Looking after your employees works both ways; staff can rest assured knowing that they’re supported, giving them peace of mind, and in turn, levels of presenteeism and absenteeism can be reduced.
However, organisations need to improve their communication of their benefits to their employees, not only to maximise the benefits spend but also to make sure all valid claims are paid.
Paul Avis, Group Marketing Director at Canada Life, spoke to HR Grapevine and elucidated and educated us on the specifics of Group Critical Illness and Group Risk benefits where communication is especially important.
“Group Critical Illness (GCI) provides a one off, lump sum payment to an employee once they
are diagnosed with and survive a serious condition, usually for 14 days,” he explains. “Unlike the individual market which can have literally hundreds of claims payment options, with partial payments specifically, the Group market recognises core conditions such as cancer, heart attack, stroke and MS, which represent around 90% of all claims, represent the majority of concerns an employee has. A simpler, more easily understandable contract is important where there is no personal or face to face advice as it is the employer buying the contract on behalf of the employee.
“Cancer is the biggest single cause, and whilst cancer-specific cover can now be purchased, the cost differential between that and a full GCI policy is often deemed not to be enough. As a result traditional policies dominate the market with the core conditions covered and additional ones as an option.”
He adds that there are two formats of the benefit: employer paid, which attracts a P11/benefit in kind charge, and employee paid. The benefit is paid to the employee in both cases and so it is who has paid for the premium that defines the tax treatment.

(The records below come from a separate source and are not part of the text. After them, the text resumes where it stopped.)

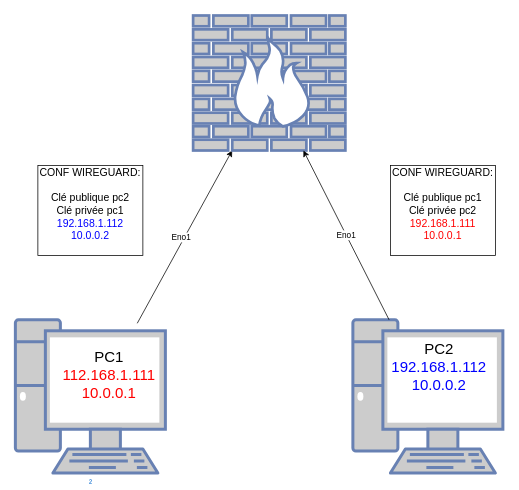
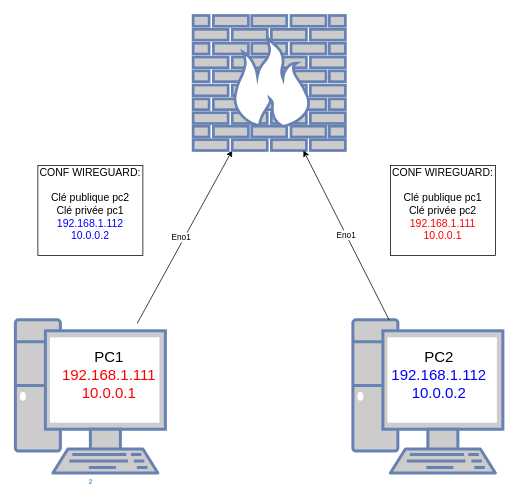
  <mxCell id="0" />
  <mxCell id="1" parent="0" />
  <mxCell id="2" value="²" style="fontColor=#0066CC;verticalAlign=top;verticalLabelPosition=bottom;labelPosition=center;align=center;html=1;outlineConnect=0;fillColor=#CCCCCC;strokeColor=#6881B3;gradientColor=none;gradientDirection=north;strokeWidth=2;shape=mxgraph.networks.pc;" parent="1" vertex="1"><mxGeometry x="20" y="425.8" width="200" height="204.2" as="geometry" /></mxCell>
- <mxCell id="3" value="&lt;div style=&quot;font-size: 20px;&quot;&gt;&lt;font style=&quot;font-size: 20px;&quot;&gt;PC1 &lt;br&gt;&lt;/font&gt;&lt;/div&gt;&lt;div style=&quot;font-size: 20px;&quot;&gt;&lt;font color=&quot;#ff0000&quot; style=&quot;font-size: 20px;&quot;&gt;112.168.1.111&lt;/font&gt;&lt;/div&gt;&lt;div style=&quot;font-size: 20px;&quot;&gt;&lt;font color=&quot;#ff0000&quot; style=&quot;font-size: 20px;&quot;&gt;10.0.0.1&lt;/font&gt;&lt;br&gt;&lt;/div&gt;" style="text;html=1;align=center;verticalAlign=middle;whiteSpace=wrap;rounded=0;" parent="1" vertex="1"><mxGeometry x="70" y="430.4" width="150" height="135" as="geometry" /></mxCell>
+ <mxCell id="3" value="&lt;div style=&quot;font-size: 20px;&quot;&gt;&lt;font style=&quot;font-size: 20px;&quot;&gt;PC1 &lt;br&gt;&lt;/font&gt;&lt;/div&gt;&lt;div style=&quot;font-size: 20px;&quot;&gt;&lt;font color=&quot;#ff0000&quot; style=&quot;font-size: 20px;&quot;&gt;192.168.1.111&lt;/font&gt;&lt;/div&gt;&lt;div style=&quot;font-size: 20px;&quot;&gt;&lt;font color=&quot;#ff0000&quot; style=&quot;font-size: 20px;&quot;&gt;10.0.0.1&lt;/font&gt;&lt;br&gt;&lt;/div&gt;" style="text;html=1;align=center;verticalAlign=middle;whiteSpace=wrap;rounded=0;" parent="1" vertex="1"><mxGeometry x="70" y="430.4" width="150" height="135" as="geometry" /></mxCell>
  <mxCell id="4" value="" style="endArrow=classic;html=1;rounded=0;exitX=0.75;exitY=0;exitDx=0;exitDy=0;" parent="1" source="3" target="6" edge="1"><mxGeometry width="50" height="50" relative="1" as="geometry"><mxPoint x="135" y="350" as="sourcePoint" /><mxPoint x="290" y="210" as="targetPoint" /></mxGeometry></mxCell>
  <mxCell id="5" value="Eno1" style="edgeLabel;html=1;align=center;verticalAlign=middle;resizable=0;points=[];" parent="4" vertex="1" connectable="0"><mxGeometry x="0.14" y="3" relative="1" as="geometry"><mxPoint x="-12" y="18" as="offset" /></mxGeometry></mxCell>
  <mxCell id="6" value="" style="fontColor=#0066CC;verticalAlign=top;verticalLabelPosition=bottom;labelPosition=center;align=center;html=1;outlineConnect=0;fillColor=#CCCCCC;strokeColor=#6881B3;gradientColor=none;gradientDirection=north;strokeWidth=2;shape=mxgraph.networks.firewall;" parent="1" vertex="1"><mxGeometry x="257" y="20" width="203" height="180" as="geometry" /></mxCell>
  <mxCell id="7" value="" style="fontColor=#0066CC;verticalAlign=top;verticalLabelPosition=bottom;labelPosition=center;align=center;html=1;outlineConnect=0;fillColor=#CCCCCC;strokeColor=#6881B3;gradientColor=none;gradientDirection=north;strokeWidth=2;shape=mxgraph.networks.pc;" parent="1" vertex="1"><mxGeometry x="470" y="425.8" width="200" height="204.2" as="geometry" /></mxCell>
- <mxCell id="8" value="&lt;div style=&quot;font-size: 20px;&quot;&gt;&lt;font style=&quot;font-size: 20px;&quot;&gt;PC2&lt;br&gt;&lt;/font&gt;&lt;/div&gt;&lt;div style=&quot;font-size: 20px;&quot;&gt;&lt;font color=&quot;#0000ff&quot; style=&quot;font-size: 20px;&quot;&gt;192.168.1.112&lt;/font&gt;&lt;/div&gt;&lt;div style=&quot;font-size: 20px;&quot;&gt;&lt;font color=&quot;#0000ff&quot; style=&quot;font-size: 20px;&quot;&gt;10.0.0.2&lt;/font&gt;&lt;br&gt;&lt;/div&gt;" style="text;html=1;align=center;verticalAlign=middle;whiteSpace=wrap;rounded=0;" parent="1" vertex="1"><mxGeometry x="530" y="435.8" width="110" height="104.2" as="geometry" /></mxCell>
+ <mxCell id="8" value="&lt;div style=&quot;font-size: 20px;&quot;&gt;&lt;font style=&quot;font-size: 20px;&quot;&gt;PC2&lt;br&gt;&lt;/font&gt;&lt;/div&gt;&lt;div style=&quot;font-size: 20px;&quot;&gt;&lt;font color=&quot;#0000ff&quot; style=&quot;font-size: 20px;&quot;&gt;192.168.1.112&lt;/font&gt;&lt;/div&gt;&lt;div style=&quot;font-size: 20px;&quot;&gt;&lt;font color=&quot;#0000ff&quot; style=&quot;font-size: 20px;&quot;&gt;10.0.0.2&lt;/font&gt;&lt;br&gt;&lt;/div&gt;" style="text;html=1;align=center;verticalAlign=middle;whiteSpace=wrap;rounded=0;" parent="1" vertex="1"><mxGeometry x="530" y="445.8" width="110" height="104.2" as="geometry" /></mxCell>
  <mxCell id="9" value="" style="endArrow=classic;html=1;rounded=0;" parent="1" source="7" target="6" edge="1"><mxGeometry relative="1" as="geometry"><mxPoint x="610" y="260" as="sourcePoint" /><mxPoint x="710" y="260" as="targetPoint" /></mxGeometry></mxCell>
  <mxCell id="10" value="Eno1" style="edgeLabel;resizable=0;html=1;;align=center;verticalAlign=middle;" parent="9" connectable="0" vertex="1"><mxGeometry relative="1" as="geometry" /></mxCell>
  <mxCell id="11" value="&lt;font style=&quot;font-size: 14px;&quot;&gt;CONF WIREGUARD:&lt;/font&gt;&lt;div style=&quot;font-size: 14px;&quot;&gt;&lt;font style=&quot;font-size: 14px;&quot;&gt;&lt;br&gt;&lt;/font&gt;&lt;div&gt;&lt;font style=&quot;font-size: 14px;&quot;&gt;Clé publique pc1&lt;/font&gt;&lt;/div&gt;&lt;/div&gt;&lt;div style=&quot;font-size: 14px;&quot;&gt;&lt;font style=&quot;font-size: 14px;&quot;&gt;Clé privée pc2&lt;/font&gt;&lt;/div&gt;&lt;div style=&quot;font-size: 14px;&quot;&gt;&lt;font style=&quot;font-size: 14px;&quot; color=&quot;#ff0000&quot;&gt;192.168.1.111&lt;/font&gt;&lt;/div&gt;&lt;div style=&quot;font-size: 14px;&quot;&gt;&lt;font style=&quot;font-size: 14px;&quot; color=&quot;#ff0000&quot;&gt;10.0.0.1&lt;/font&gt;&lt;/div&gt;&lt;div style=&quot;font-size: 14px;&quot;&gt;&lt;br&gt;&lt;/div&gt;" style="rounded=0;whiteSpace=wrap;html=1;" vertex="1" parent="1"><mxGeometry x="520" y="220" width="140" height="120" as="geometry" /></mxCell>
  <mxCell id="12" value="&lt;font style=&quot;font-size: 14px;&quot;&gt;CONF WIREGUARD:&lt;/font&gt;&lt;div style=&quot;font-size: 14px;&quot;&gt;&lt;font style=&quot;font-size: 14px;&quot;&gt;&lt;br&gt;&lt;/font&gt;&lt;div&gt;&lt;font style=&quot;font-size: 14px;&quot;&gt;Clé publique pc2&lt;/font&gt;&lt;/div&gt;&lt;/div&gt;&lt;div style=&quot;font-size: 14px;&quot;&gt;&lt;font style=&quot;font-size: 14px;&quot;&gt;Clé privée pc1&lt;/font&gt;&lt;/div&gt;&lt;div style=&quot;font-size: 14px;&quot;&gt;&lt;font style=&quot;font-size: 14px;&quot; color=&quot;#0000ff&quot;&gt;192.168.1.112&lt;/font&gt;&lt;/div&gt;&lt;div style=&quot;font-size: 14px;&quot;&gt;&lt;font style=&quot;font-size: 14px;&quot; color=&quot;#0000ff&quot;&gt;10.0.0.2&lt;/font&gt;&lt;/div&gt;&lt;div style=&quot;font-size: 14px;&quot;&gt;&lt;br&gt;&lt;/div&gt;" style="rounded=0;whiteSpace=wrap;html=1;" vertex="1" parent="1"><mxGeometry x="50" y="220" width="140" height="120" as="geometry" /></mxCell>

Some organisations will provide a core benefit amount and then an employee ‘tops up’ using a voluntary or flexible benefit platform approach. The latter employee paid option, represents 65% of all premiums paid and has seen a 12.1% increase in voluntary/flex arrangements in 2016 in contrast to a 1.6% growth in employer paid versions.
GCI is one of the most popular benefits in the online election world as not only does it appeal to single people, everyone knows someone who has had a cancer heart attack or stroke.
“‘Critical Illness’ illustrates the difference in underwriting approach between Group
and individual protection business, with individual business being medically underwritten at outset.” Avis elaborates. “It means that the majority of employees are offered full cover at standard rates but in individual protection some are loaded, have some conditions declined, have exclusions imposed or are declined cover.
“In contrast, Group business allows employees, and optionally their partners, into the scheme subject to a pre-existing condition clause, and a time limited ‘related conditions’ clause. In effect it would be impossible for us to medically underwrite all employees, and this would increase costs significantly, and so we do this job at the point of claim in effect. Children’s cover is also available which, as I am sure can be appreciated, is a very emotive but important area of the cover.”